I am working on a paver project where the only access is a 4' wide paver walkway along the side of the house. The back of the house is higher so there is a set of 4 block steps, a landing and another set of 4 steps to bring you up to the rear grade. 

I could carry the dirt out and the stone base in using 5 gallon bucks if I had too but it is not optimal. With the steps in the way it would even be a b*tch for wheel barrows and handtrucks.

I was thinking of dumping some of the paver base over the steps to make it ramp like and use a Toro Dingo. Anyone ever do something like this before? 

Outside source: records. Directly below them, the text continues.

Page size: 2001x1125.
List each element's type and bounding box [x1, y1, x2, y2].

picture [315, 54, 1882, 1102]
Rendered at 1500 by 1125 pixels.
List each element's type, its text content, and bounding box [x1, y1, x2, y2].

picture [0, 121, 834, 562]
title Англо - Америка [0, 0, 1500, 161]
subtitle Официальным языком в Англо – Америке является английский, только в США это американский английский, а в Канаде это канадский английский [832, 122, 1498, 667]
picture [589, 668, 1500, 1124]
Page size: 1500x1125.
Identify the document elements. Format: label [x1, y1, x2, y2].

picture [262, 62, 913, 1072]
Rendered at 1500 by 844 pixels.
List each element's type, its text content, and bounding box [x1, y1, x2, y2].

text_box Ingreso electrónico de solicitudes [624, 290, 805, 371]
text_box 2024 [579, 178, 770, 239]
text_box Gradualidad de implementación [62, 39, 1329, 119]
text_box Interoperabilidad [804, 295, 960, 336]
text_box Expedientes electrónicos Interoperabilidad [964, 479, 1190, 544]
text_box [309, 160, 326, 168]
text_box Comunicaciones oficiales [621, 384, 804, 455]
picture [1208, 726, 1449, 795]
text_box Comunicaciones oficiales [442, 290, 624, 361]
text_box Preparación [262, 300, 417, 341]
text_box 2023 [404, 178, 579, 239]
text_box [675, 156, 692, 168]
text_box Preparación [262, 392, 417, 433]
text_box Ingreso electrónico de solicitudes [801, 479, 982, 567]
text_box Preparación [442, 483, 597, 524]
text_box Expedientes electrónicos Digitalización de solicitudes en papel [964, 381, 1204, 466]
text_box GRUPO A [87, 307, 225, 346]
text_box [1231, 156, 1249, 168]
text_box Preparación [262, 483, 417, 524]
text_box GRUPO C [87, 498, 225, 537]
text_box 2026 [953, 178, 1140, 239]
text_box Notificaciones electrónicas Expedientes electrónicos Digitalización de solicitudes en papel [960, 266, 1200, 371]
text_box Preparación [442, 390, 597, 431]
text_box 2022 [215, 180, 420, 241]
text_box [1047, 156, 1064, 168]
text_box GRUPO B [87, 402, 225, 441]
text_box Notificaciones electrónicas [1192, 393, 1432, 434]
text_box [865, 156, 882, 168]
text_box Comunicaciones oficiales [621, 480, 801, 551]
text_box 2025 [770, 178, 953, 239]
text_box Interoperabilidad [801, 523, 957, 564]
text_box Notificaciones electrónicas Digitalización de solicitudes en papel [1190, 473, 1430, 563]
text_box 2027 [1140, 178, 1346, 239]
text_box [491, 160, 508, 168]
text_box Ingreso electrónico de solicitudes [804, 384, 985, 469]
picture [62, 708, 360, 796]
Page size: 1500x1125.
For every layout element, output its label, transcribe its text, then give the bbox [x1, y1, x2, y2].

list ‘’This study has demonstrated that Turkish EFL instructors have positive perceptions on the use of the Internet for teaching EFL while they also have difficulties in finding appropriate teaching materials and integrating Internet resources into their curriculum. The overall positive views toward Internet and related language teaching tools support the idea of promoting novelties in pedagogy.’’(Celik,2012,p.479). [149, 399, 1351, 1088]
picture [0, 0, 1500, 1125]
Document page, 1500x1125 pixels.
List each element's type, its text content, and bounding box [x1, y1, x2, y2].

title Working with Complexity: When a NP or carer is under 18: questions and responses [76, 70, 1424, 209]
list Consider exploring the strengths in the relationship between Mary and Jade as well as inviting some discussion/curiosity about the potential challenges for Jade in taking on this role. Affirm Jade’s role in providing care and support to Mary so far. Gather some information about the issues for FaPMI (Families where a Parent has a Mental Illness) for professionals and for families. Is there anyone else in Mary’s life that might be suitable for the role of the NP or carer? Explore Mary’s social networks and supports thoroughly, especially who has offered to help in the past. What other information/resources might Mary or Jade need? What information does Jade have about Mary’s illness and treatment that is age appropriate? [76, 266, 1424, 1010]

My concern would be flipping it backwards and not being able to lift the bucket up high enough to clear the steps. I remember from using it once before the bucket doesnt life that high.


----------



## SLSTech (Sep 13, 2008)

Plywood the walkway up to the steps then add Heavy rubber mats at the landings
Place ramps used for loading on & off the trailers over the steps - the less incline the better (secure it well)

I hate putting other materials over existing steps, pain to clean off & it will probably still damage the steps & the pavers leading up to it

What type of fence, or neighbors do they have?

Yes, I almost rolled a bobcat in a pool once with a dirt ramp - bucket to high, ramp to steep (keep your Center of Gravity low)


----------



## personalt (Feb 15, 2006)

I love the ramp idea... I will just have to spend some time thinking about how I will secure it.

Neighbors access is no better.. The back yard of this property is terraced while the other isnt so even if I came in the neighbors yard I would be about 8 feet too low...


----------



## tgeb (Feb 9, 2006)

I would cover the steps and walk with filter cloth, make a ramp out of crushed stone.

Do the work, remove the stone, pull up the fabric and it will look like you were not even there.


----------